Bis zum Oktober 1959 hatte er „durchgehalten“, wie sie es beschreibt, dann traf er eine Entscheidung. Sigrid Krause: „Wir hatten uns in der Stadt verabredet, um ein Schlafzimmer zu kaufen. Am Treffpunkt ist er aber nicht erschienen.“ Da war Erich Krause schon auf dem Weg nach Berlin, um auszureisen. „Ich dachte, er hat eine andere Frau und ist weg. Erich sagte mir nichts, hatte die Entscheidung für sich getroffen“, so die Seniorin.

Er suchte in Osnabrück eine Wohnung, sie sollte nachkommen. Dann allerdings überschlugen sich 1961 die politischen Ereignisse. Im August wurde begonnen, durch einen Mauerbau Ost- von West-Berlin abzuriegeln und dadurch die Spaltung von Ost und West zu vollziehen. „Meiner Ausreise kam der Mauerbau dazwischen“, blickt Sigrid Krause zurück.

Grenze trennte die Liebe

Die Grenze trennte Ost und West. Und die Liebe zwischen Sigrid und Erich Krause. Die Ehe wurde geschieden. Sigrid Krause wurde aufgrund der Beziehung zum Westbürger, der kurzzeitig Ostbürger war, eine Tätigkeit als Kindergärtnerin verwehrt. Sie fand bei den Verkehrsbetrieben, später bei der Bahn eine Stelle. Sie heiratete wieder und hieß Woidacki. 15 Jahre später folgte die Scheidung. „An Erich habe ich da nicht mehr viel gedacht, uns trennten Welten“, sagt die Magdeburgerin.

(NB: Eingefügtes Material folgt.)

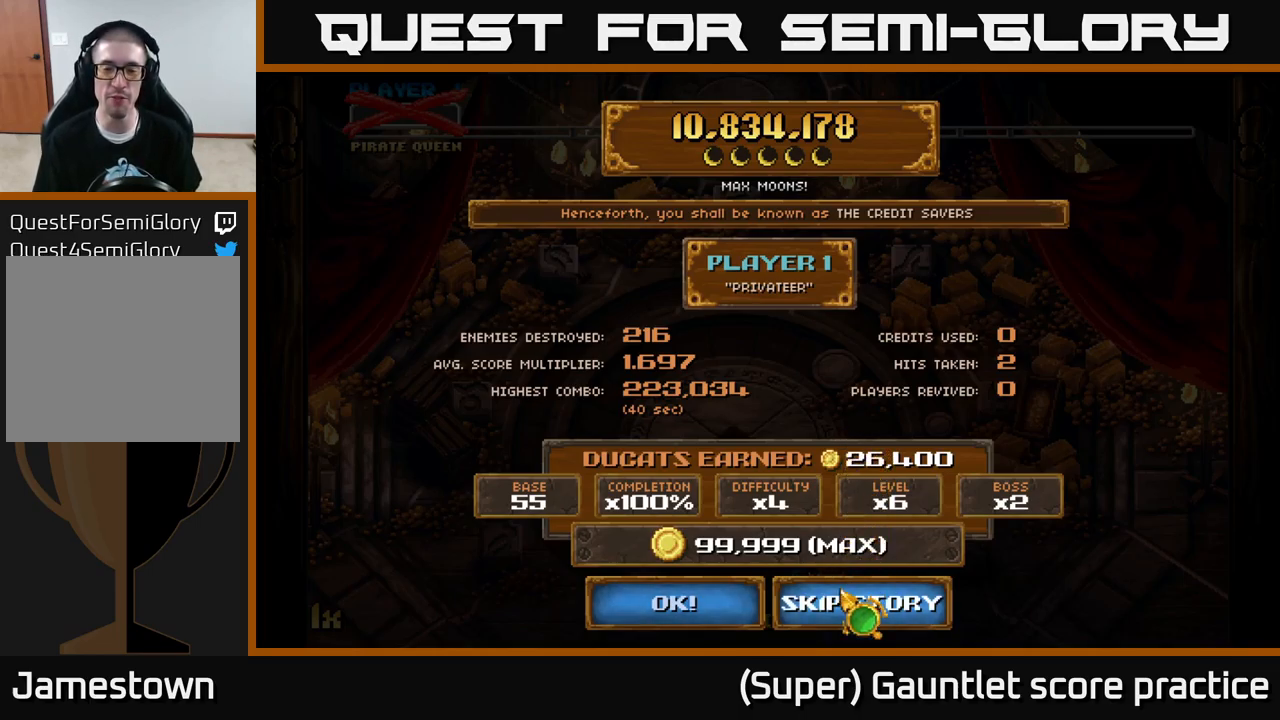
{"buttons": [], "left_stick": "center", "events": []}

Das ändert sich im Herbst 1989, als Demonstrationen die friedliche Revolution und damit die Öffnung der Grenzen herbeiführten. Bei einem Besuch in Osnabrück hielt Sigrid Krause auch Ausschau nach Erich, kann ihn aber nicht ausfindig machen. „Später habe ich von Magdeburg aus seine Telefonnumer herausbekommen. Am anderen Ende nahm ein junger Mann ab, den ich für seinen Sohn hielt.“ In der Annahme, Erich könnte Ärger mit seiner Frau bekommen, schrieb Sigrid einen Entschuldigungsbrief.

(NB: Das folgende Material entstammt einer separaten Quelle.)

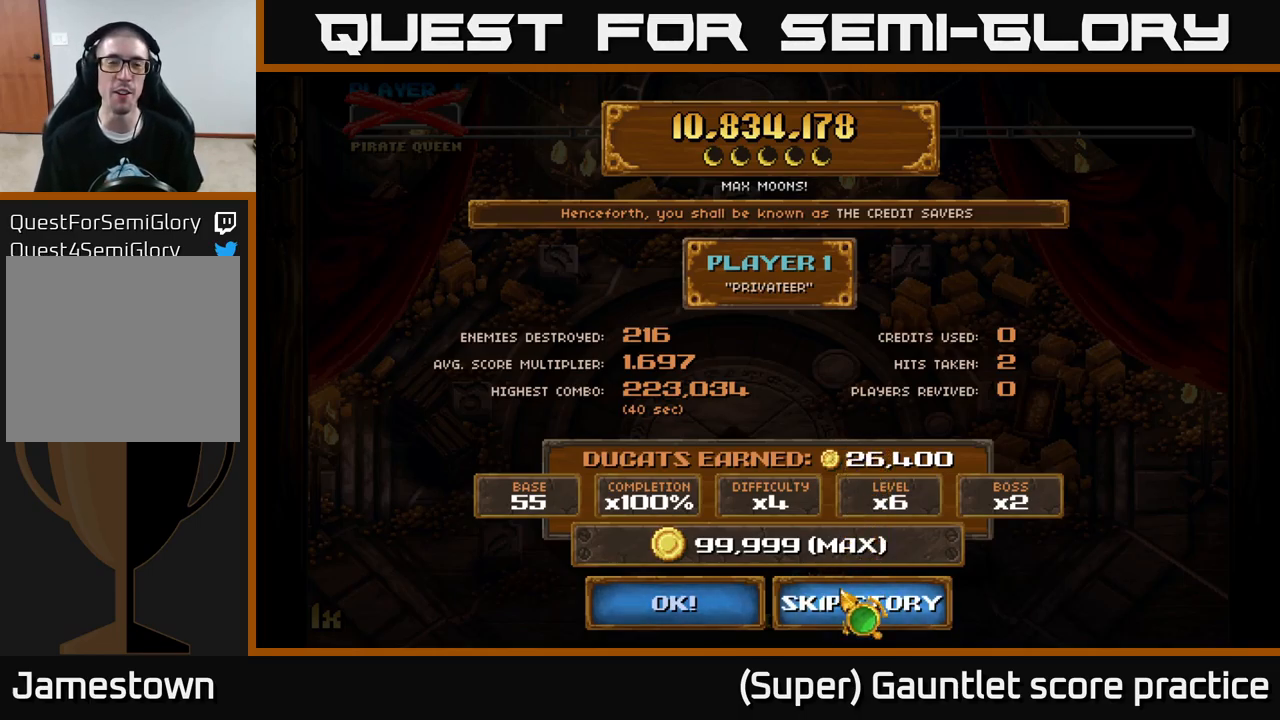
{"buttons": [], "left_stick": "center", "events": []}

Nach Mauerfall Besuch in Magdeburg

Sie bekam ein Antwortschreiben. „Darin stand, dass er nie geheiratet, aber einen Ziehsohn hat und nach dem Mauerfall in Magdeburg war, um nach einer schlanken, dunkelhaarigen Straßenbahnfahrerin zu suchen“, sagt Sigrid Krause aufgeregt und merkt an: „Er konnte mich ja gar nicht finden, denn ich war ja bei der Bahn, hieß anders, hatte zugelegt und schon graue Haare.“

Ende 1991 traf sich das Ehepaar von einst in Magdeburg wieder und sprach sich aus. Die Gefühle entfachten neu. 1992 gaben sich Sigrid und Erich Krause zum zweiten Mal das Jawort – am gleichen Tag wie schon 1957. Und sie bekam das versprochene Schlafzimmer, wenn auch mit großer Verspätung. Sigrid Krause: „Er hatte nicht wieder geheiratet, weil er vollkommen überzeugt war, dass die Grenze irgendwann wieder aufgeht.“ Das Paar lebte aber dennoch getrennt.

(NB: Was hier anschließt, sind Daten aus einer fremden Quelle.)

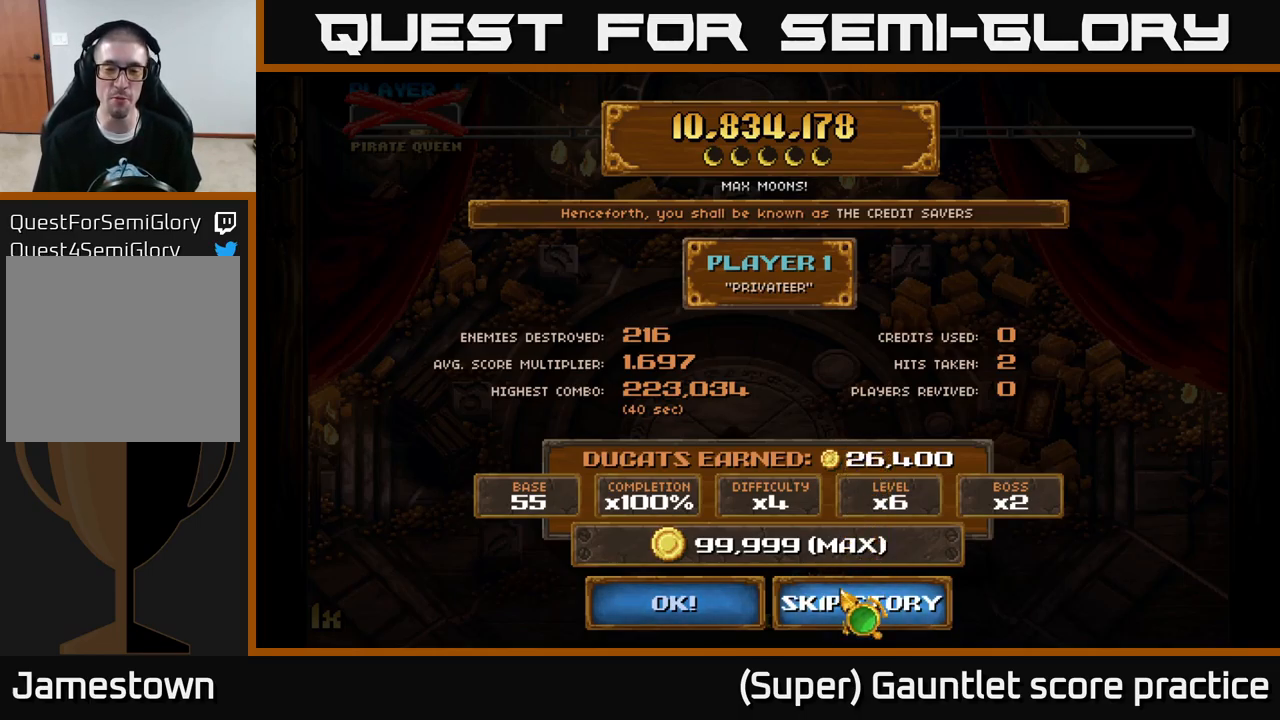
{"buttons": [], "left_stick": "center", "events": [[233, "left_stick", "down"], [300, "left_stick", "center"]]}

Der Lkw-Fahrer pendelte bis Ende der 1990er Jahre an den Wochenenden zwischen Osnabrück und Magdeburg. Sigrid Krause wollte erst mit dem 60. Lebensjahr zu ihm ziehen. Dazu sollte es nicht mehr kommen: Im Jahr 2000 ist Erich Krause nach langer Krankheit verstorben. „Die Idiotie des Mauerbaus hat unser Leben zerstört“, sagt Sigrid Krause zurückblickend.